### Objetivo do exercício
No texto sobre o Jeep Grand Cherokee, que razões são dadas para o convívio com o Jaguar XJR estar a ser o pior possível?

### Texto apresentado

+---+

O convívio com o Jaguar XJR estava a ser o pior possível…. detestava o carro, gastava horrores em combustível e era um carro que atraía demasiadas atenções (mais más que boas)!
Assim sendo, e com o Jaguar em processo de venda desde o momento em que me tinha sido atribuído um Peugeot 307 Break 1.4HDi na empresa onde trabalhava, continuava a precisar de um ‘segundo’ carro que pudesse desempenhar um papel de carro ‘familiar’, sem no entanto deixar de ter algum ‘cool factor’! 🙂
Consultado o stand de confiança, apareceu uma boa oportunidade, num segmento para mim até então desconhecido…. os SUV!
Esta é a história de um carro (jipe) que deixou saudades… um Jeep Grand Cherokee 3.1TD Laredo de 1999, tb conhecido por, 46-13-OI!

 

O Jeep veio para as minhas mãos com pouco mais de 90.000km, com livro de revisões completo e apenas um proprietário. A côr não era propriamente a minha predilecta, mas é daquelas coisas de que se aprende a gostar com o tempo 🙂
A versão ‘Laredo’ era a menos equipada, por oposição à recheadíssima ‘Limited’, mas o meu modelo contava com estofos em pele (preta) como ‘extra’.

+---+

### Dados para análise
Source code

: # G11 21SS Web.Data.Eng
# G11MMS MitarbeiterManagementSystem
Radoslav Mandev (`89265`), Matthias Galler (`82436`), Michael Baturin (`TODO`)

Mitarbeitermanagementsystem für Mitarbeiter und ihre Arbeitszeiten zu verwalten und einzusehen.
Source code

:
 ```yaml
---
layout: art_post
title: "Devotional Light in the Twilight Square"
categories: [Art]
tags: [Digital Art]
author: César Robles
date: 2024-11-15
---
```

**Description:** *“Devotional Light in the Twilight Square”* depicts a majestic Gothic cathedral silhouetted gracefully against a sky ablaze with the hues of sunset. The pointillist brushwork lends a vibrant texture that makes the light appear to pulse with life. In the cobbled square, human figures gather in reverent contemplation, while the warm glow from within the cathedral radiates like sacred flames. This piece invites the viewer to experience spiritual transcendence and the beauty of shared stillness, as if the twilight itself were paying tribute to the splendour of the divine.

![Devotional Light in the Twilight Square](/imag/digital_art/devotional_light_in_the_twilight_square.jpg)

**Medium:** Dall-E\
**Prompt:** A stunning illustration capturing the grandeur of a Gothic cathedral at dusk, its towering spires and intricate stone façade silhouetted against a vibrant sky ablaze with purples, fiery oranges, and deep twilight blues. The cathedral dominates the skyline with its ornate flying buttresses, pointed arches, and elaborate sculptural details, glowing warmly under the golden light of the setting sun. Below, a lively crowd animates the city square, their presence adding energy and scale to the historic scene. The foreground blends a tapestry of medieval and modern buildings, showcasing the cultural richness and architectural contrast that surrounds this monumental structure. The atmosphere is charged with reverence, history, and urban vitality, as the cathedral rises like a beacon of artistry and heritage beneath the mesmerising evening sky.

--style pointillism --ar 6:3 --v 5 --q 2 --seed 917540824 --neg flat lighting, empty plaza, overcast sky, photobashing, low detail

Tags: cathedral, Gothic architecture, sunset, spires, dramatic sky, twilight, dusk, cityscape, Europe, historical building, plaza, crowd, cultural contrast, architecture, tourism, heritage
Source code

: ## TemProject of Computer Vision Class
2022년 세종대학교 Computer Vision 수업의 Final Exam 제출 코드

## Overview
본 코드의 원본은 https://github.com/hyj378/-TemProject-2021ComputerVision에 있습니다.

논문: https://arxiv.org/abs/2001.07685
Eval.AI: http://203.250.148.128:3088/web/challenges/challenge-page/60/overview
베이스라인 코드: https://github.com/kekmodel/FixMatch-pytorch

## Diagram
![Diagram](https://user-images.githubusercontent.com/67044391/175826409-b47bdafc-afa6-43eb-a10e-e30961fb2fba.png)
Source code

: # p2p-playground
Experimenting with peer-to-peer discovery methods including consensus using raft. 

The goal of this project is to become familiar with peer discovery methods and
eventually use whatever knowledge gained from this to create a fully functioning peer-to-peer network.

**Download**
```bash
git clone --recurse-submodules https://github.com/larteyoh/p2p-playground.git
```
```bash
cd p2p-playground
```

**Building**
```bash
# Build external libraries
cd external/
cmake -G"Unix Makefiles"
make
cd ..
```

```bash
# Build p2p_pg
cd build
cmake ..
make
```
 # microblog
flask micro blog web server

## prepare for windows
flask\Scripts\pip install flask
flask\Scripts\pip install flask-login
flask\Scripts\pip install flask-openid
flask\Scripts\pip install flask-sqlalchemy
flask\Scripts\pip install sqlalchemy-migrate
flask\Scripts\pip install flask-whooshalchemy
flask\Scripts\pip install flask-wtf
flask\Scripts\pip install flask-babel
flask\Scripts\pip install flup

+---+

### Resultado do exercício
O convívio era o pior possível porque quem escreve detestava o carro. Além disso, o Jaguar gastava horrores em combustível e atraía demasiadas atenções, mais más do que boas.